In Deutschland gibt es viel zu wenig barrierefreie Wohnungen. Eine Herausforderung für ein selbstbestimmtes Leben.
Tipps für die Wohnungssuche

Eine barrierefreie Wohnung finden wird zur Herausforderung

Eine barrierefreie Wohnung zu finden, ist in Deutschland immer noch eine Herausforderung. Und dass, obwohl Sozialverbände und Behindertenvertreter*innen seit Jahren auf den Mangel aufmerksam machen. Auch in der UN-Behindertenrechtskonvention ist das Recht auf Wahl des Wohnraums für alle Menschen festgeschrieben. 

Menschen mit Behinderung oder ältere Menschen, die auf barrierefreien Wohnraum angewiesen sind, müssen oft lange nach einer geeigneten Wohnung suchen. Derzeit fehlen in Deutschland  etwa zwei Millionen barrierefreie Wohnungen (Stand: Sommer 2023). Bis 2035 rechnet das Institut der Deutschen Wirtschaft mit 3,7 Millionen fehlenden barrierefreien Wohnungen, die auch wegen des demografischen Wandels immer mehr benötigt werden.

Wann gilt eine Wohnung als barrierefrei?

Schriftliche Aufgabe 1 >>
Wie viele barrierefreie Wohnungen fehlen laut dem Text über barrierefreie Wohnungen derzeit in Deutschland?
Schriftliche Aufgabe 2 >>
Prüfe anhand des Textes über barrierefreie Wohnungen, ob die folgenden Aussagen zutreffen. Antworte jeweils mit Ja oder Nein und zitiere die entscheidenden Worte des Textes wörtlich.
(a) Die UN-Behindertenrechtskonvention legt für alle Menschen das Recht auf Wahl des Wohnraums fest.
(b) Das Institut der Deutschen Wirtschaft rechnet bis 2035 mit fünf Millionen fehlenden barrierefreien Wohnungen.
(c) Sozialverbände weisen erst seit Kurzem auf den Mangel hin.
Schriftliche Aufgabe 3 >>
Entnimm dem Text über barrierefreie Wohnungen wortgetreu die Stelle, die mit „Eine barrierefreie Wohnung finden“ beginnt und sich bis einschließlich „mehr benötigt werden.“ fortsetzt.

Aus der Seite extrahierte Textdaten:
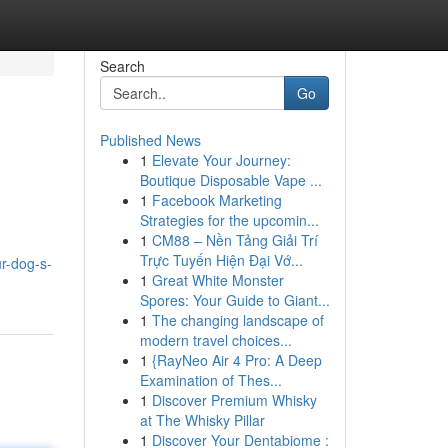
Search
Go
Published News
1
Elevate Your Journey:
Boutique Disposable Vape ...
1
Facebook Marketing
Strategies for the upcomin...
1
CM88 – Nền Tảng Giải Trí
Trực Tuyến Hiện Đại Vớ...
r-dog-s-
1
Great White Monster
Spores: Your Guide to Giant...
1
The changing landscape of
modern travel choices...
1
{RayNeo Air 4 Pro: A Deep
Examination of Thes...
1
Discover Premium Whisky
at The Whisky Pillar
1
Discover Your Dentabiome :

Schriftliche Antwort 1 >>
Etwa zwei Millionen (Stand: Sommer 2023).

Schriftliche Antwort 2 >>
(a) Ja: „Auch in der UN-Behindertenrechtskonvention ist das Recht auf Wahl des Wohnraums für alle Menschen festgeschrieben.“
(b) Nein: „Bis 2035 rechnet das Institut der Deutschen Wirtschaft mit 3,7 Millionen fehlenden barrierefreien Wohnungen“
(c) Nein: „Sozialverbände und Behindertenvertreter*innen seit Jahren auf den Mangel aufmerksam machen“

Schriftliche Antwort 3 >>
Eine barrierefreie Wohnung finden wird zur Herausforderung

Eine barrierefreie Wohnung zu finden, ist in Deutschland immer noch eine Herausforderung. Und dass, obwohl Sozialverbände und Behindertenvertreter*innen seit Jahren auf den Mangel aufmerksam machen. Auch in der UN-Behindertenrechtskonvention ist das Recht auf Wahl des Wohnraums für alle Menschen festgeschrieben. 

Menschen mit Behinderung oder ältere Menschen, die auf barrierefreien Wohnraum angewiesen sind, müssen oft lange nach einer geeigneten Wohnung suchen. Derzeit fehlen in Deutschland  etwa zwei Millionen barrierefreie Wohnungen (Stand: Sommer 2023). Bis 2035 rechnet das Institut der Deutschen Wirtschaft mit 3,7 Millionen fehlenden barrierefreien Wohnungen, die auch wegen des demografischen Wandels immer mehr benötigt werden.